Lodge Farmhouse is a Grade II* listed building in the Somerset local planning authority area, England. First listed on 25 February 1955. A C15 Farmhouse.
Lodge Farmhouse
- WRENN ID
- blind-threshold-claret
- Grade
- II*
- Local Planning Authority
- Somerset
- Country
- England
- Date first listed
- 25 February 1955
- Type
- Farmhouse
- Source
- Historic England listing
Description
Lodge Farmhouse is a farmhouse that may have originally served as an ecclesiastical residence. It dates back to the 15th century, with alterations made in the 16th century and the mid-19th century. The building is constructed of random rubble Lias stone with Ham stone dressings and features a slate roof with coped verges and kneelers. There is a large external 19th-century stack with an octagonal chimney on the left side of the porch, as well as another external stack on the left and right gable ends and the center right.
The layout includes an open hall with a solar over the service end, now arranged as a three-cell structure with a cross passage and a full-height porch. The farmhouse is one and a half storeys tall, with a gable-fronted end bay on the left, a gabled full-height porch, and two gabled dormers on the right. The left side features a Perpendicular-style cinquefoil-headed two-light mullioned and transomed window, while the porch has a trefoil-headed two-light window, both with cavetto-moulded mullions. On the right side, there are 19th-century stone mullions, and the ground floor has a 19th-century four-light square-headed mullioned and transomed window on the left, along with moulded four-centred arch openings to the porch and two bays on the right, which are filled with 19th-century three-light casements and an entrance with a square-headed door and a light above.

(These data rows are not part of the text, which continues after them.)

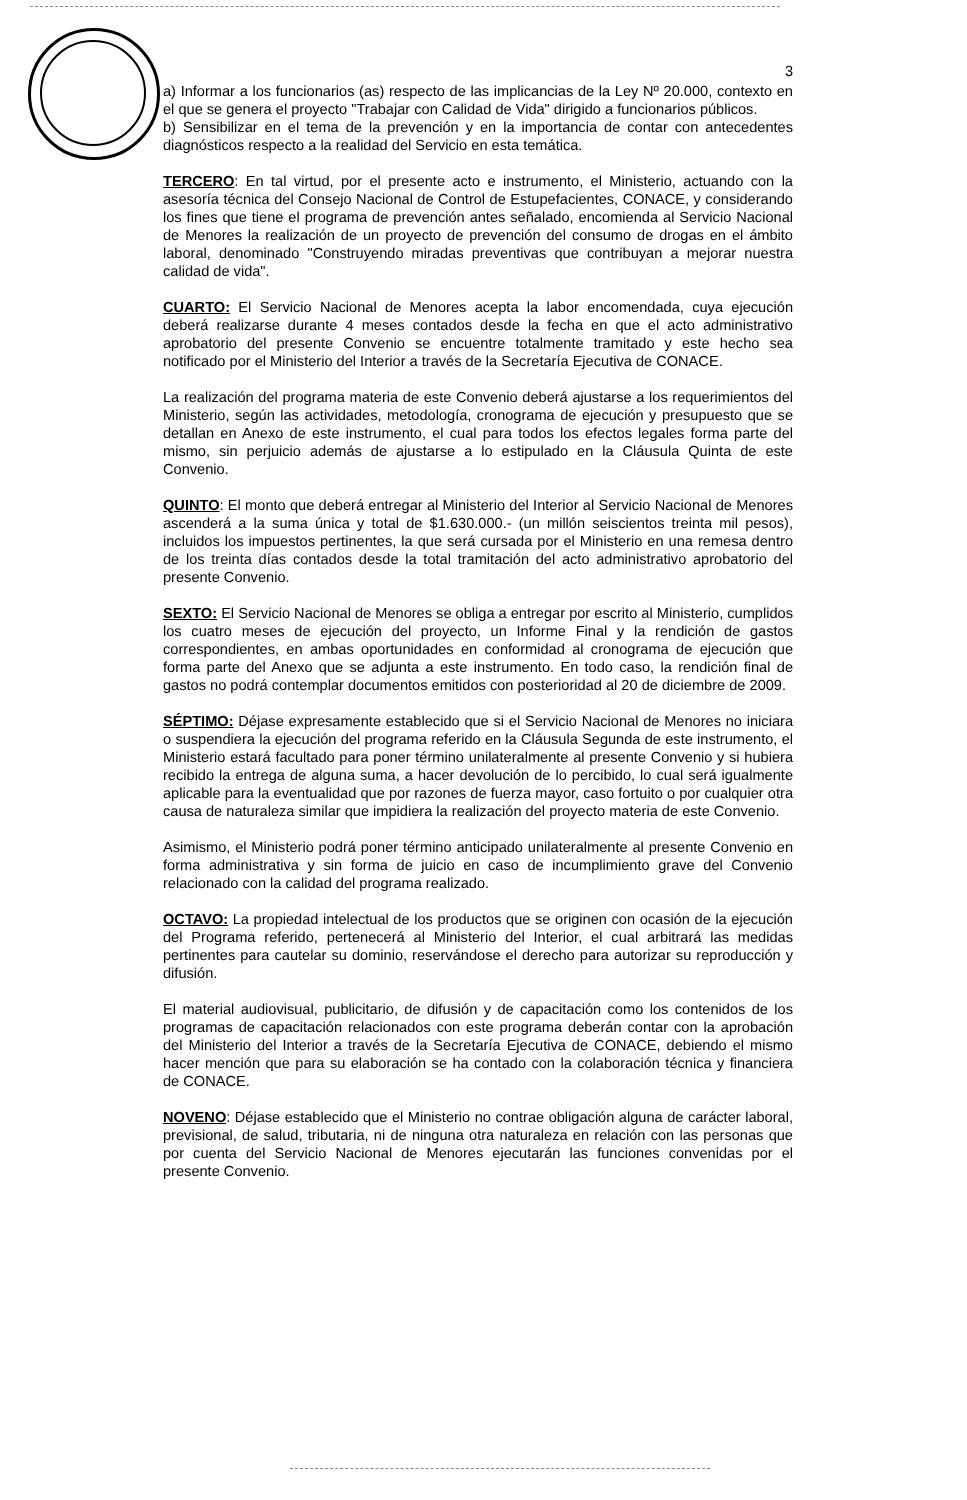3
a) Informar a los funcionarios (as) respecto de las implicancias de la Ley Nº 20.000, contexto en el que se genera el proyecto "Trabajar con Calidad de Vida" dirigido a funcionarios públicos.
b) Sensibilizar en el tema de la prevención y en la importancia de contar con antecedentes diagnósticos respecto a la realidad del Servicio en esta temática.
TERCERO: En tal virtud, por el presente acto e instrumento, el Ministerio, actuando con la asesoría técnica del Consejo Nacional de Control de Estupefacientes, CONACE, y considerando los fines que tiene el programa de prevención antes señalado, encomienda al Servicio Nacional de Menores la realización de un proyecto de prevención del consumo de drogas en el ámbito laboral, denominado "Construyendo miradas preventivas que contribuyan a mejorar nuestra calidad de vida".
CUARTO: El Servicio Nacional de Menores acepta la labor encomendada, cuya ejecución deberá realizarse durante 4 meses contados desde la fecha en que el acto administrativo aprobatorio del presente Convenio se encuentre totalmente tramitado y este hecho sea notificado por el Ministerio del Interior a través de la Secretaría Ejecutiva de CONACE.
La realización del programa materia de este Convenio deberá ajustarse a los requerimientos del Ministerio, según las actividades, metodología, cronograma de ejecución y presupuesto que se detallan en Anexo de este instrumento, el cual para todos los efectos legales forma parte del mismo, sin perjuicio además de ajustarse a lo estipulado en la Cláusula Quinta de este Convenio.
QUINTO: El monto que deberá entregar al Ministerio del Interior al Servicio Nacional de Menores ascenderá a la suma única y total de $1.630.000.- (un millón seiscientos treinta mil pesos), incluidos los impuestos pertinentes, la que será cursada por el Ministerio en una remesa dentro de los treinta días contados desde la total tramitación del acto administrativo aprobatorio del presente Convenio.
SEXTO: El Servicio Nacional de Menores se obliga a entregar por escrito al Ministerio, cumplidos los cuatro meses de ejecución del proyecto, un Informe Final y la rendición de gastos correspondientes, en ambas oportunidades en conformidad al cronograma de ejecución que forma parte del Anexo que se adjunta a este instrumento. En todo caso, la rendición final de gastos no podrá contemplar documentos emitidos con posterioridad al 20 de diciembre de 2009.
SÉPTIMO: Déjase expresamente establecido que si el Servicio Nacional de Menores no iniciara o suspendiera la ejecución del programa referido en la Cláusula Segunda de este instrumento, el Ministerio estará facultado para poner término unilateralmente al presente Convenio y si hubiera recibido la entrega de alguna suma, a hacer devolución de lo percibido, lo cual será igualmente aplicable para la eventualidad que por razones de fuerza mayor, caso fortuito o por cualquier otra causa de naturaleza similar que impidiera la realización del proyecto materia de este Convenio.
Asimismo, el Ministerio podrá poner término anticipado unilateralmente al presente Convenio en forma administrativa y sin forma de juicio en caso de incumplimiento grave del Convenio relacionado con la calidad del programa realizado.
OCTAVO: La propiedad intelectual de los productos que se originen con ocasión de la ejecución del Programa referido, pertenecerá al Ministerio del Interior, el cual arbitrará las medidas pertinentes para cautelar su dominio, reservándose el derecho para autorizar su reproducción y difusión.
El material audiovisual, publicitario, de difusión y de capacitación como los contenidos de los programas de capacitación relacionados con este programa deberán contar con la aprobación del Ministerio del Interior a través de la Secretaría Ejecutiva de CONACE, debiendo el mismo hacer mención que para su elaboración se ha contado con la colaboración técnica y financiera de CONACE.
NOVENO: Déjase establecido que el Ministerio no contrae obligación alguna de carácter laboral, previsional, de salud, tributaria, ni de ninguna otra naturaleza en relación con las personas que por cuenta del Servicio Nacional de Menores ejecutarán las funciones convenidas por el presente Convenio.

Inside, the farmhouse has been altered in the mid-19th century but is said to contain the original 15th-century smoke-blackened wagon roof, which consists of 31 trusses set less than 250 meters apart, with every fifth truss being chamfered. This roof is reputed to be the only known smoke-blackened wagon roof in Somerset. It is believed that the building was connected to the Preceptory and Priory of Buckland, which was located at Lower Durston and dissolved during the Reformation.